Her face emitted radiance and peace as she picked up her high powered camera and shouldered her tattered canvas bag containing the only writing materials she possessed: two pencils, one yellow legal pad and a well worn iPad. Quickly she slid a tall bottle of tepid water into a mesh pocket along the side of the bag. She stooped momentarily as she passed through the front door, then closed it carefully behind her.

Within moments her tall, slender frame covered with a flowing orange cotton skirt and a white gauze blouse was surrounded by a growing entourage of chattering children–running, dancing or hobbling, many carrying infant brothers or sisters on their backs. Her face broke into a sparkling smile as she conversed easily with these smallest treasures of humanity. As they clung to her, she patted heads, stroked cheeks and offered fist bumps in return for similar morning greetings.

Without a doubt, this was the best part of her life! The children. Not yet caught up in the agonizing tedium of responsibility or the enticing grasp for power. They allowed life to pour from their innocence, easily absorbing into her receptive soul. She savored these moments–willing them to last longer, be felt more intensely, providing the driving force for her very being and for her being here.

Just before entering the market square, she sat down on the stump of an old tree to prolong this exchange. The spirited group attracted more and more vibrant miniatures, all seeking to grasp a portion of her skirt, blouse or arm. Some ran their fingers through her long curls or touched an ear. At times one child would cry and she would gather this one into her lap to simply rock and sing for a minute or two. Then she would carry on, knowing this scene would be repeated that evening–provided the demands of her day would not keep her too long–and certainly the following morning.

The one day she had unfettered time was Sunday. On this day each week she would worship with the townspeople, then choose one place near the center of the square to simply sit! The townsfolk knew her well and came to chat! One or two people, or large groups at a time. Someone would invariably provide her with delectable morsels from noon or mid afternoon food preparations.

And the children! They came and stayed. She learned new games, saw creations made out of twigs, moss and locust legs, listened to tales spun out of subsistence existence and witnessed stories read from prized books. The laughter was infectious; the joie de vivre intoxicating.

At dusk each Sunday she would rise, tall and serene, bend to bid goodnight to every small child still remaining, embrace each adult who had shared the final daylight hour with her, then wind her way back over the dusty path to her dwelling.
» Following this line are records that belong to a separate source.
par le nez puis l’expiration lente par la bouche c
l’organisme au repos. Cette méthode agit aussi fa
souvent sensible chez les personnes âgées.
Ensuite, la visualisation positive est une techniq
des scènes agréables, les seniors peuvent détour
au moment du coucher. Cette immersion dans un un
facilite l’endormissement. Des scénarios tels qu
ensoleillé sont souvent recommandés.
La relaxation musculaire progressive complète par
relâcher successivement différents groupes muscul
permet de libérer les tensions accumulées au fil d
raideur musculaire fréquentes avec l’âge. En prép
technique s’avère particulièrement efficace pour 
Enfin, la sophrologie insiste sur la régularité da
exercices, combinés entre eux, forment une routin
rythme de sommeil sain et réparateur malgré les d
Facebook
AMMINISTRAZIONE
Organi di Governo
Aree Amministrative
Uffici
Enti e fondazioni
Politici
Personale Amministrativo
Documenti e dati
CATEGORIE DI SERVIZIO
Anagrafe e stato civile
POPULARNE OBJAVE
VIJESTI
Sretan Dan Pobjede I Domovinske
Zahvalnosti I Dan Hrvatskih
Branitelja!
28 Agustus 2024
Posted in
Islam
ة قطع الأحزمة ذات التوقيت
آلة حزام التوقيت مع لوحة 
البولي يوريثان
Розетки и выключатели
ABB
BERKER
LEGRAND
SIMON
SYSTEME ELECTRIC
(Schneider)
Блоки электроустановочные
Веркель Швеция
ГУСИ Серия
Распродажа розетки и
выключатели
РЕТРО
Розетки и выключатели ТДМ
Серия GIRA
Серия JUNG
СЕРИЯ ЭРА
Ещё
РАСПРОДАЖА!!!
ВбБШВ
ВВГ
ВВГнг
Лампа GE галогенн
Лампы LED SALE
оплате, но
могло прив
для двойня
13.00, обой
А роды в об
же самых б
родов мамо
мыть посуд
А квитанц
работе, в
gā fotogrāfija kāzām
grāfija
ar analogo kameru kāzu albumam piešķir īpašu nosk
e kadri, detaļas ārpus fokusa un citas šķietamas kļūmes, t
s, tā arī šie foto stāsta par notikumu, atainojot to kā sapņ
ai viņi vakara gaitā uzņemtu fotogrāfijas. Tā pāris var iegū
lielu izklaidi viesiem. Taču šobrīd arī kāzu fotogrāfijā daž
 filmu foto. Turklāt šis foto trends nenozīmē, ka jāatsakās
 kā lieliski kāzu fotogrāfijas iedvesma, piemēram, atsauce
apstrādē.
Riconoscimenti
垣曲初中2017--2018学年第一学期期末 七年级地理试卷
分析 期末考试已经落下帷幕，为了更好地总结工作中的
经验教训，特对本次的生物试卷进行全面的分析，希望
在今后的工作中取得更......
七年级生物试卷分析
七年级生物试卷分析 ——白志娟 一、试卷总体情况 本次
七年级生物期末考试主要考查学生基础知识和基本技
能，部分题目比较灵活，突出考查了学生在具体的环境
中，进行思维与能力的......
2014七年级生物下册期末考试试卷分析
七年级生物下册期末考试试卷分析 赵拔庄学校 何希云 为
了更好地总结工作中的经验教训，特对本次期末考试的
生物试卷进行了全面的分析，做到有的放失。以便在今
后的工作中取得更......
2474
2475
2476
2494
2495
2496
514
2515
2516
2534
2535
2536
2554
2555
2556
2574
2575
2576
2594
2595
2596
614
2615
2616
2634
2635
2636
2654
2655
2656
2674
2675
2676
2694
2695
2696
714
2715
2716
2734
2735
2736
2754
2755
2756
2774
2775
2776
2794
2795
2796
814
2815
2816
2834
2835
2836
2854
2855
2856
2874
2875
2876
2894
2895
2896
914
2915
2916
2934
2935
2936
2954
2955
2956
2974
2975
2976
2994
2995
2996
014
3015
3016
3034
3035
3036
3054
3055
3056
She sat next to the single flame from the oil lamp on her kitchen table and wove the delight, glory, pain and struggle that engulfed her into one passionately human story after another. Each evening, one week after another this had been her rich routine for the past three decades. Her body of work included stories on parchment, encased in glass bottles on the graves of many hundreds of her dearest friends; justice encouraged–and witnessed–in countless meetings, determining the future of her chosen home; articles, stories and photographs appearing in local journals; and a series of books describing and depicting life as she lived it. Life, as it could be!

Her life was not a sigh, nor a statement. It wasn’t a song. It was a symphony.